In 2011 Scheuer, who was at the time twenty-eight years old, was diagnosed with – and successfully treated for – stage IV Hodgkin lymphoma. Seeking to gain some control and with the ethos of creating art from all aspects of life, Scheuer and photographer Riya Lerner undertook a photographic project documenting his year of chemotherapy. Along with diary excerpts and quotes, the 27 black-and-white photographs have been made into a book, Between Two Spaces, with 50% of proceeds going to the Leukemia & Lymphoma Society. Scheuer was nominated as the LLS’s 2018 Man of the Year in New York City.

On June 7, 2016, Lerner and Scheuer hosted a one-day exhibition of the photographs at the Leslie Lohman Prince Street Gallery in New York City.
The New York Times wrote: "The youthful vulnerability of Benjamin Scheuer makes both the video [Cure] and the photographs moving….The poignancy of Mr. Scheuer’s and Ms. Lerner’s images arises from the implacable effect that estranging clinical spaces impose on previously secure domestic places."

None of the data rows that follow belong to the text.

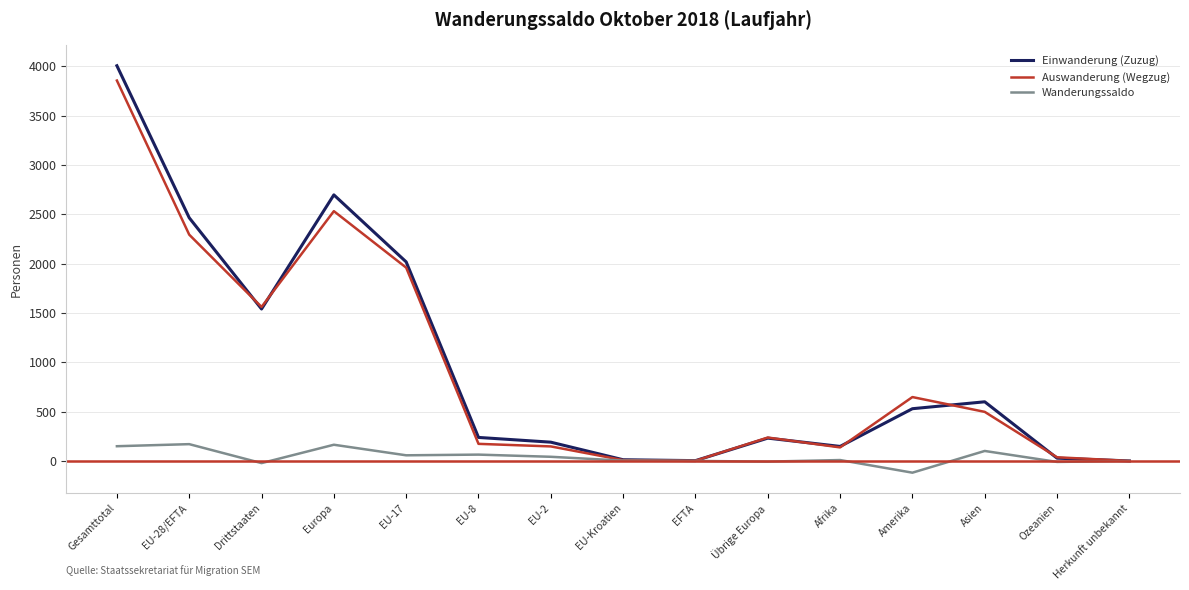

Which series has the largest total across all categories?

Einwanderung (Zuzug)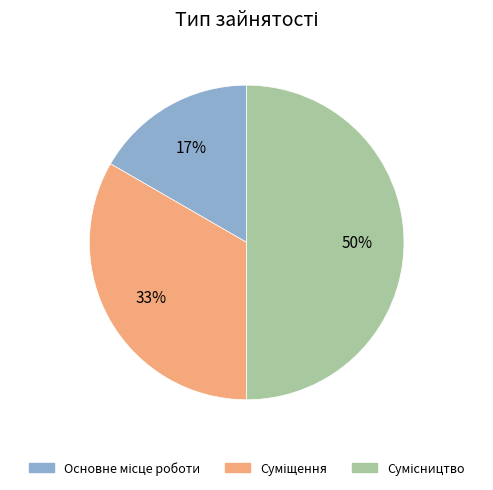

To the nearest percent, what is the difference between the largest and smallest slice percentages?

33%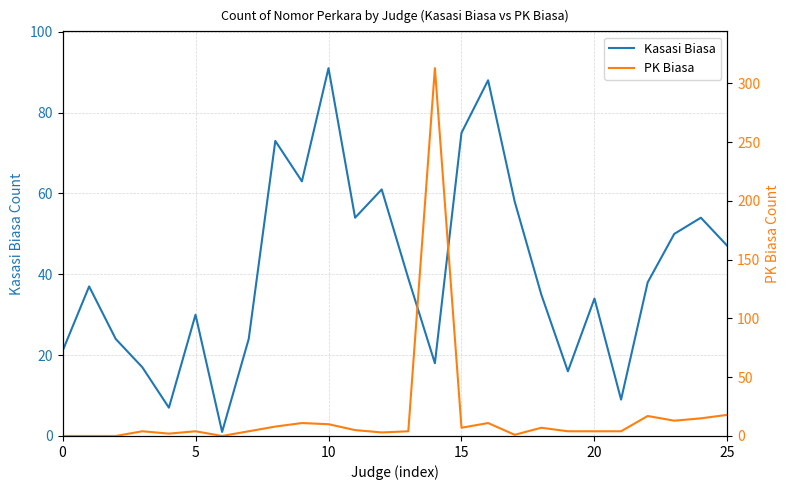

At how many categories does at least one series exceed 61?

6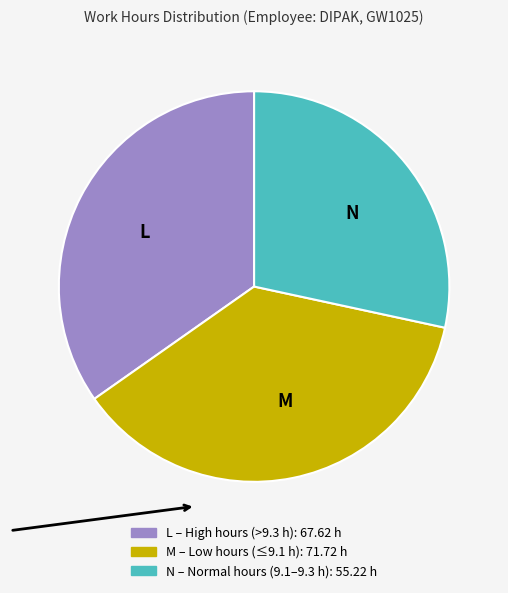

True or false: N accounts for 37% of the total.

False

Scheuer has been a guest speaker CSU Long Beach Medical School and San Diego University's Medical School on the topic of "Making Good Things Out of Bad Things". Scheuer spoke at the TEDxBroadway conference on the same topic.

=== Awards ===
Scheuer received the 2021 Kleban Award for Lyrics, the 2015 Drama Desk Award for Outstanding Solo Performance, a 2015 Theatre World Award for The Lion, the 2014 Offie for Best Musical, the 2013 ASCAP Foundation Cole Porter Award for songwriting, and the 2013 Musical Theatre Network Award for Best Lyrics. Scheuer has been nominated for a 2017 Helen Hayes Award, a 2015 Lucile Lortel Award and two 2015 Outer Critics Circle Awards, as well as the 2015 Drama Desk Award for Best Lyrics.

==Personal==
Scheuer is married to Welsh illustrator Jemima Williams. The two met at the 2014 British Animation Awards.